I had my auction last weekend. It went well. I did a lot of soul-searching as I watched items that I’ve had for many, many years be sold for next to nothing. I saw items that I had to save up to buy, be sold for $5. It was all OK. My goal was to be rid of it all, and I accomplished that. Months before the auction, I was having trouble putting stuff in the “to be sold” pile. I’d look at things and think how valuable they were. Weeks before, the pile was growing and I was getting less and less attached. By the morning of the auction, I felt no attachment to anything. Every item was just an obstacle–something between me and the freedom of being on the road. I realized how much these things were holding me back and I gladly watched people walk off with things I once thought I couldn’t live without.
So two big rooms of my 4500 square foot warehouse are now empty. I still have lots of items in my living quarters and in my massage business. I spent much of the day sorting again, this time for stuff to go in the dumpster, and other boxes to go to Goodwill. It is a slow process, but I’m making it happen.
I will put my building on the market on Monday, July 1. I have no idea what to expect. I could get an acceptable offer quickly and if so, I could be out of here and on the road in just 30 to 60 days. That scares me a little. Or, it could sit on the market for months and that will delay my getting my van and getting on the road. I think that scares me more. But no matter what, I have achieved an acceptance that this is a process that I can’t completely control. It will happen in its own time, space and sequence. I can only do so much. The rest is out of my hands. I have come to believe that the cardinal rules of van life will be 1) Be patient. 2) Don’t rush. 3) Don’t set deadlines. I guess now is as good a time as any to start obeying these new rules.

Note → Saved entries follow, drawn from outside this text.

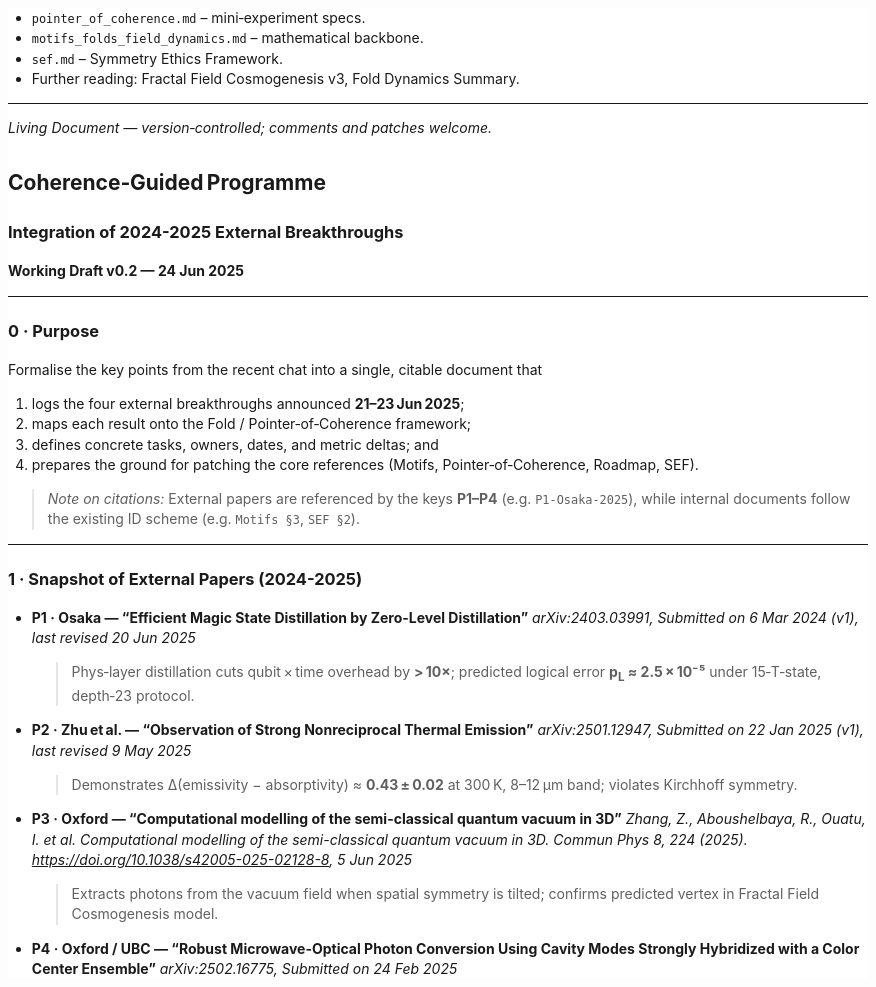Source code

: * `pointer_of_coherence.md` – mini‑experiment specs.
* `motifs_folds_field_dynamics.md` – mathematical backbone.
* `sef.md` – Symmetry Ethics Framework.
* Further reading: Fractal Field Cosmogenesis v3, Fold Dynamics Summary.

---

*Living Document — version‑controlled; comments and patches welcome.*
## Coherence‑Guided Programme

### Integration of 2024-2025 External Breakthroughs

**Working Draft v0.2 — 24 Jun 2025**

---

### 0 · Purpose

Formalise the key points from the recent chat into a single, citable document that

1. logs the four external breakthroughs announced **21–23 Jun 2025**;
2. maps each result onto the Fold / Pointer‑of‑Coherence framework;
3. defines concrete tasks, owners, dates, and metric deltas; and
4. prepares the ground for patching the core references (Motifs, Pointer‑of‑Coherence, Roadmap, SEF).

> *Note on citations:* External papers are referenced by the keys **P1–P4** (e.g. `P1‑Osaka‑2025`), while internal documents follow the existing ID scheme (e.g. `Motifs §3`, `SEF §2`).

---

### 1 · Snapshot of External Papers (2024-2025)

* **P1 · Osaka — “Efficient Magic State Distillation by Zero-Level Distillation”**
  *arXiv:2403.03991, Submitted on 6 Mar 2024 (v1), last revised 20 Jun 2025*

  > Phys‑layer distillation cuts qubit × time overhead by **> 10×**; predicted logical error **p<sub>L</sub> ≈ 2.5 × 10⁻⁵** under 15‑T‑state, depth‑23 protocol.

* **P2 · Zhu et al. — “Observation of Strong Nonreciprocal Thermal Emission”**
  *arXiv:2501.12947, Submitted on 22 Jan 2025 (v1), last revised 9 May 2025*

  > Demonstrates Δ(emissivity − absorptivity) ≈ **0.43 ± 0.02** at 300 K, 8–12 µm band; violates Kirchhoff symmetry.

* **P3 · Oxford — “Computational modelling of the semi-classical quantum vacuum in 3D”**
  *Zhang, Z., Aboushelbaya, R., Ouatu, I. et al. Computational modelling of the semi-classical quantum vacuum in 3D. Commun Phys 8, 224 (2025). https://doi.org/10.1038/s42005-025-02128-8, 5 Jun 2025*

  > Extracts photons from the vacuum field when spatial symmetry is tilted; confirms predicted vertex in Fractal Field Cosmogenesis model.

* **P4 · Oxford / UBC — “Robust Microwave-Optical Photon Conversion Using Cavity Modes Strongly Hybridized with a Color Center Ensemble”**
  *arXiv:2502.16775, Submitted on 24 Feb 2025*
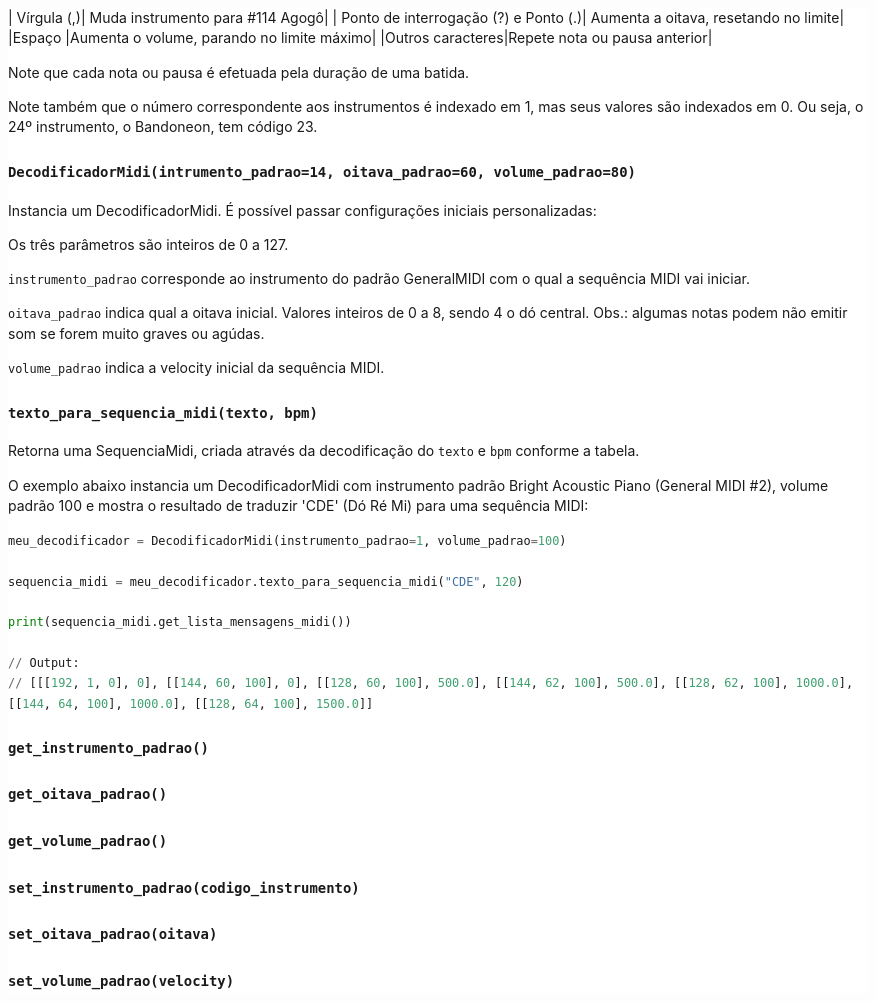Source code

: | Vírgula (,)| Muda instrumento para #114 Agogô|
| Ponto de interrogação (?) e Ponto (.)| Aumenta a oitava, resetando no limite|
|Espaço |Aumenta o volume, parando no limite máximo|
|Outros caracteres|Repete nota ou pausa anterior|

 Note que cada nota ou pausa é efetuada pela duração de uma batida.

 Note também que o número correspondente aos instrumentos é indexado em 1, mas seus valores são indexados em 0. Ou seja, o 24º instrumento, o Bandoneon, tem código 23.

### `DecodificadorMidi(intrumento_padrao=14, oitava_padrao=60, volume_padrao=80)`
Instancia um DecodificadorMidi. 
É possível passar configurações iniciais personalizadas: 

Os três parâmetros são inteiros de 0 a 127.

`instrumento_padrao` corresponde ao instrumento do padrão GeneralMIDI com o qual a sequência MIDI vai iniciar. 

`oitava_padrao` indica qual a oitava inicial. Valores inteiros de 0 a 8, sendo 4 o dó central. Obs.: algumas notas podem não emitir som se forem muito graves ou agúdas.

`volume_padrao` indica a velocity inicial da sequência MIDI.

### `texto_para_sequencia_midi(texto, bpm)`
Retorna uma SequenciaMidi, criada através da decodificação do `texto` e `bpm` conforme a tabela.

O exemplo abaixo instancia um DecodificadorMidi com instrumento padrão Bright Acoustic Piano (General MIDI #2), volume padrão 100 e mostra o resultado de traduzir 'CDE' (Dó Ré Mi) para uma sequência MIDI:
```python
meu_decodificador = DecodificadorMidi(instrumento_padrao=1, volume_padrao=100)

sequencia_midi = meu_decodificador.texto_para_sequencia_midi("CDE", 120)

print(sequencia_midi.get_lista_mensagens_midi())

// Output: 
// [[[192, 1, 0], 0], [[144, 60, 100], 0], [[128, 60, 100], 500.0], [[144, 62, 100], 500.0], [[128, 62, 100], 1000.0], [[144, 64, 100], 1000.0], [[128, 64, 100], 1500.0]]
```
### `get_instrumento_padrao()`
### `get_oitava_padrao()`
### `get_volume_padrao()`
### `set_instrumento_padrao(codigo_instrumento)`
### `set_oitava_padrao(oitava)`
### `set_volume_padrao(velocity)`
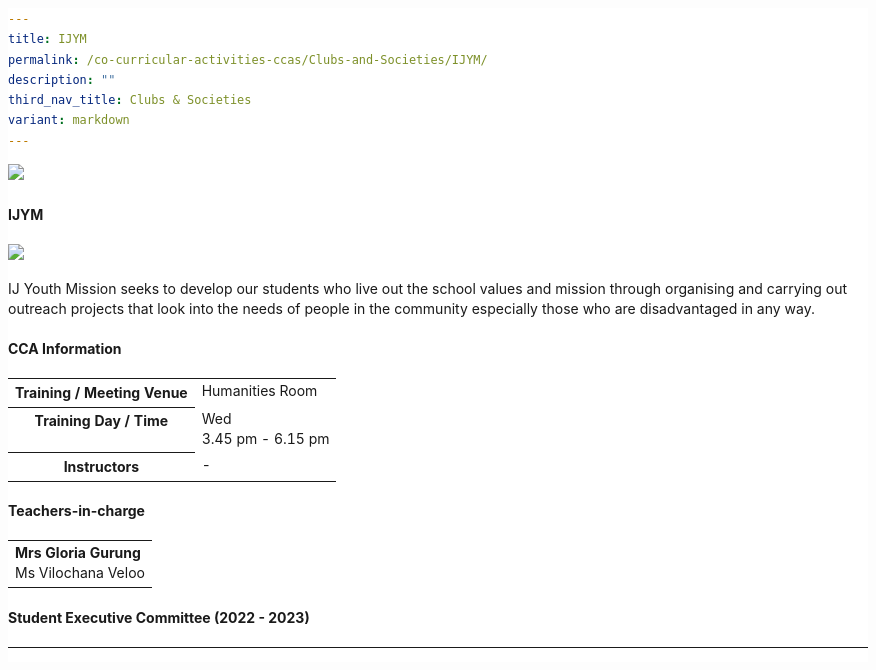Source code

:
 ```yaml
---
title: IJYM
permalink: /co-curricular-activities-ccas/Clubs-and-Societies/IJYM/
description: ""
third_nav_title: Clubs & Societies
variant: markdown
---
```

![](/images/01%20Banner%20Photos/05%20subpage%20cca.jpg)

#### **IJYM**

<img src="/images/06%20CCA/CS%20IJYM/IJYM.jpeg" style="width:75%">

IJ Youth Mission seeks to develop our students who live out the school values and mission through organising and carrying out outreach projects that look into the needs of people in the community especially those who are disadvantaged in any way.  

#### **CCA Information**

<table style="width:100%">
  <tbody>
		<tr>
    <th>Training / Meeting Venue</th>
    <td>Humanities Room</td>
  </tr>
  <tr>
    <th>Training Day / Time</th>
    <td>Wed<br>3.45 pm - 6.15 pm</td>
  </tr>
	<tr>
    <th>Instructors</th>
		<td>-</td>
  </tr>
</tbody>
</table>

#### **Teachers-in-charge**

<table style="width:100%">
  <tbody>
		<tr>
			<td><b>Mrs Gloria Gurung</b><br>Ms Vilochana Veloo</td>
  </tr>
</tbody>
</table>

#### **Student Executive Committee (2022 - 2023)**
-----------------------------------------

<style type="text/css">
.tg  {border-collapse:collapse;border-spacing:0;}
.tg td{border-color:black;border-style:solid;border-width:1px;font-family:Arial, sans-serif;font-size:14px;
  overflow:hidden;padding:10px 5px;word-break:normal;}
.tg th{border-color:black;border-style:solid;border-width:1px;font-family:Arial, sans-serif;font-size:14px;
  font-weight:normal;overflow:hidden;padding:10px 5px;word-break:normal;}
.tg .tg-vl7p{color:#222;text-align:left;vertical-align:middle}
.tg .tg-rlkj{color:#222;text-align:center;vertical-align:middle}
.tg .tg-e2p0{color:#222;font-weight:bold;text-align:center;vertical-align:middle}
</style>
<table class="tg">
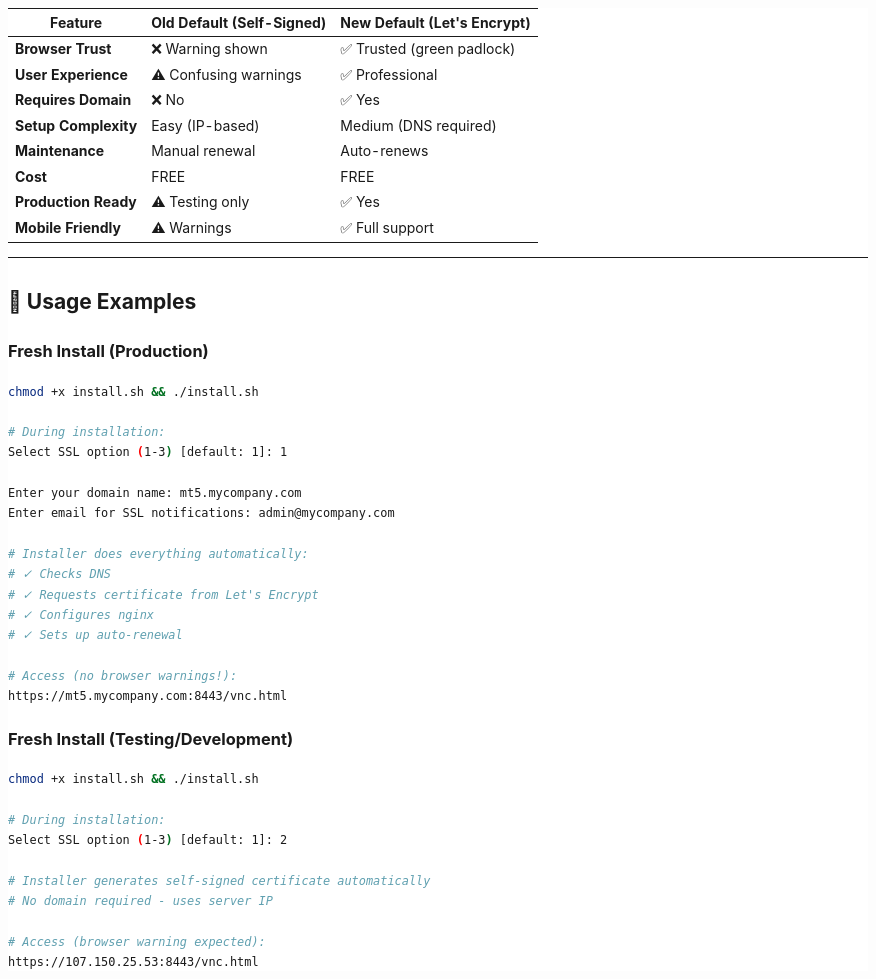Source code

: | Feature | Old Default (Self-Signed) | New Default (Let's Encrypt) |
|---------|--------------------------|----------------------------|
| **Browser Trust** | ❌ Warning shown | ✅ Trusted (green padlock) |
| **User Experience** | ⚠️ Confusing warnings | ✅ Professional |
| **Requires Domain** | ❌ No | ✅ Yes |
| **Setup Complexity** | Easy (IP-based) | Medium (DNS required) |
| **Maintenance** | Manual renewal | Auto-renews |
| **Cost** | FREE | FREE |
| **Production Ready** | ⚠️ Testing only | ✅ Yes |
| **Mobile Friendly** | ⚠️ Warnings | ✅ Full support |

---

## 🚀 Usage Examples

### Fresh Install (Production)

```bash
chmod +x install.sh && ./install.sh

# During installation:
Select SSL option (1-3) [default: 1]: 1

Enter your domain name: mt5.mycompany.com
Enter email for SSL notifications: admin@mycompany.com

# Installer does everything automatically:
# ✓ Checks DNS
# ✓ Requests certificate from Let's Encrypt
# ✓ Configures nginx
# ✓ Sets up auto-renewal

# Access (no browser warnings!):
https://mt5.mycompany.com:8443/vnc.html
```

### Fresh Install (Testing/Development)

```bash
chmod +x install.sh && ./install.sh

# During installation:
Select SSL option (1-3) [default: 1]: 2

# Installer generates self-signed certificate automatically
# No domain required - uses server IP

# Access (browser warning expected):
https://107.150.25.53:8443/vnc.html
```
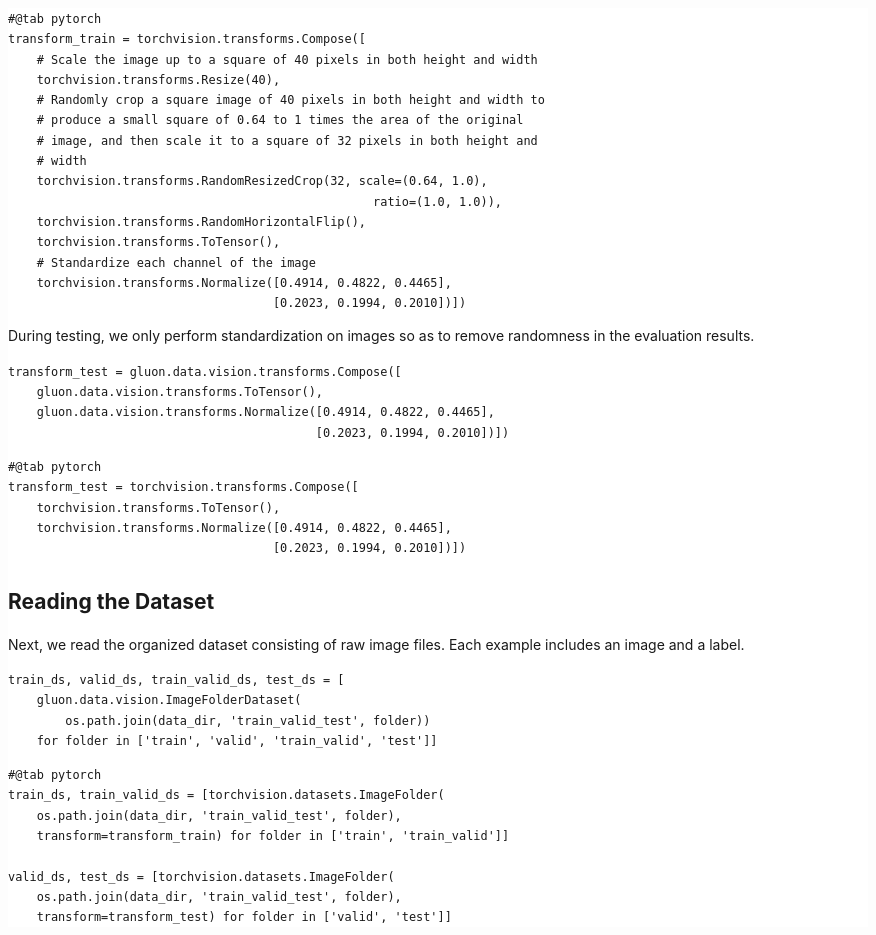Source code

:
 ```{.python .input}
#@tab pytorch
transform_train = torchvision.transforms.Compose([
    # Scale the image up to a square of 40 pixels in both height and width
    torchvision.transforms.Resize(40),
    # Randomly crop a square image of 40 pixels in both height and width to
    # produce a small square of 0.64 to 1 times the area of the original
    # image, and then scale it to a square of 32 pixels in both height and
    # width
    torchvision.transforms.RandomResizedCrop(32, scale=(0.64, 1.0),
                                                   ratio=(1.0, 1.0)),
    torchvision.transforms.RandomHorizontalFlip(),
    torchvision.transforms.ToTensor(),
    # Standardize each channel of the image
    torchvision.transforms.Normalize([0.4914, 0.4822, 0.4465],
                                     [0.2023, 0.1994, 0.2010])])
```

During testing,
we only perform standardization on images
so as to
remove randomness in the evaluation results.

```{.python .input}
transform_test = gluon.data.vision.transforms.Compose([
    gluon.data.vision.transforms.ToTensor(),
    gluon.data.vision.transforms.Normalize([0.4914, 0.4822, 0.4465],
                                           [0.2023, 0.1994, 0.2010])])
```

```{.python .input}
#@tab pytorch
transform_test = torchvision.transforms.Compose([
    torchvision.transforms.ToTensor(),
    torchvision.transforms.Normalize([0.4914, 0.4822, 0.4465],
                                     [0.2023, 0.1994, 0.2010])])
```

## Reading the Dataset

Next, we read the organized dataset consisting of raw image files. Each example includes an image and a label.

```{.python .input}
train_ds, valid_ds, train_valid_ds, test_ds = [
    gluon.data.vision.ImageFolderDataset(
        os.path.join(data_dir, 'train_valid_test', folder))
    for folder in ['train', 'valid', 'train_valid', 'test']]
```

```{.python .input}
#@tab pytorch
train_ds, train_valid_ds = [torchvision.datasets.ImageFolder(
    os.path.join(data_dir, 'train_valid_test', folder),
    transform=transform_train) for folder in ['train', 'train_valid']]

valid_ds, test_ds = [torchvision.datasets.ImageFolder(
    os.path.join(data_dir, 'train_valid_test', folder),
    transform=transform_test) for folder in ['valid', 'test']]
```
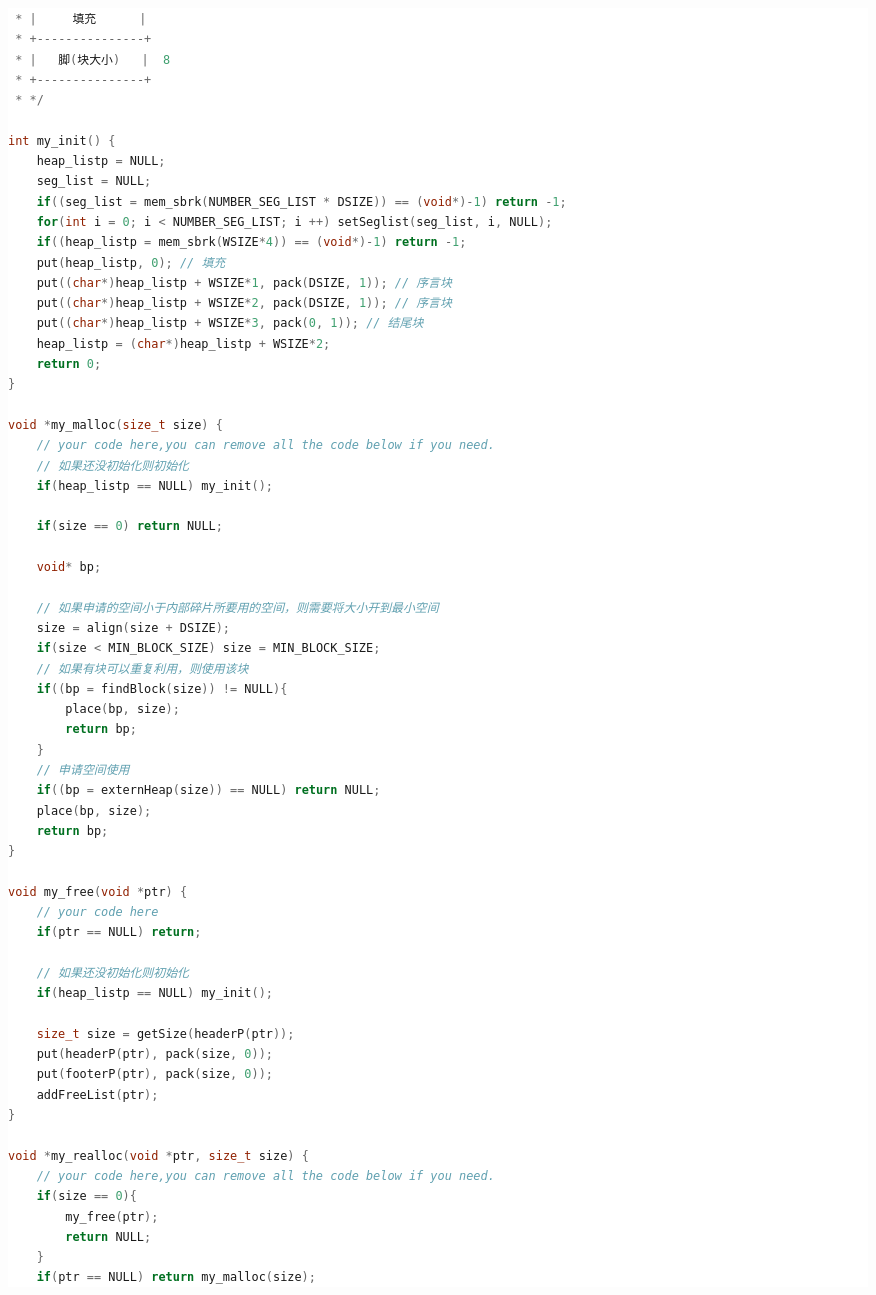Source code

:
 ```cpp
 * |     填充      |
 * +---------------+
 * |   脚(块大小)   |  8
 * +---------------+
 * */

int my_init() {
    heap_listp = NULL;
    seg_list = NULL;
    if((seg_list = mem_sbrk(NUMBER_SEG_LIST * DSIZE)) == (void*)-1) return -1;
    for(int i = 0; i < NUMBER_SEG_LIST; i ++) setSeglist(seg_list, i, NULL);
    if((heap_listp = mem_sbrk(WSIZE*4)) == (void*)-1) return -1;
    put(heap_listp, 0); // 填充
    put((char*)heap_listp + WSIZE*1, pack(DSIZE, 1)); // 序言块
    put((char*)heap_listp + WSIZE*2, pack(DSIZE, 1)); // 序言块
    put((char*)heap_listp + WSIZE*3, pack(0, 1)); // 结尾块
    heap_listp = (char*)heap_listp + WSIZE*2;
    return 0;
}

void *my_malloc(size_t size) {
    // your code here,you can remove all the code below if you need.
    // 如果还没初始化则初始化
    if(heap_listp == NULL) my_init();

    if(size == 0) return NULL;

    void* bp;

    // 如果申请的空间小于内部碎片所要用的空间，则需要将大小开到最小空间
    size = align(size + DSIZE);
    if(size < MIN_BLOCK_SIZE) size = MIN_BLOCK_SIZE;
    // 如果有块可以重复利用，则使用该块
    if((bp = findBlock(size)) != NULL){
        place(bp, size);
        return bp;
    }
    // 申请空间使用
    if((bp = externHeap(size)) == NULL) return NULL;
    place(bp, size);
    return bp;
}

void my_free(void *ptr) {
    // your code here
    if(ptr == NULL) return;

    // 如果还没初始化则初始化
    if(heap_listp == NULL) my_init();

    size_t size = getSize(headerP(ptr));
    put(headerP(ptr), pack(size, 0));
    put(footerP(ptr), pack(size, 0));
    addFreeList(ptr);
}

void *my_realloc(void *ptr, size_t size) {
    // your code here,you can remove all the code below if you need.
    if(size == 0){
        my_free(ptr);
        return NULL;
    }
    if(ptr == NULL) return my_malloc(size);
```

I make a point each day to go through a cupboard, or a storage closet, or one of my kitchen cupboards. I take out each item, and assess if I think I will truly need it, and if so, do I have a place for it in the van. Most of the time, even when I come across something nostalgic, I think “Will I need this to live once I’m in the van? The answer is almost always “Nope!” I find old photos, or an item with sentimental value. I know I won’t need it to live, but I feel an attachment to it. And then I think “When was the last time you even SAW this?” Usually when I packed it up from the last place I lived. I saw it, thought I loved it, felt the emotional tug, then repacked it, moved it and stored it some more. Some of those things I will give to someone who will understand the emotional attachment, or the sentimental value. I’ll give it to someone if they will use it. But most of the stuff, like old newspaper clippings of past business ventures, or photos of dogs, now dead for many years have no real value. I can just let them go. And I do, because I really start to see them as obstacles in the way of my getting out of here and hitting the road.
So wish me luck. I’m hoping the building will sell quickly. I’ll really have to hustle to get packed up and get the place fully cleared out, but I can do that. I’d love to be on the road by the fall.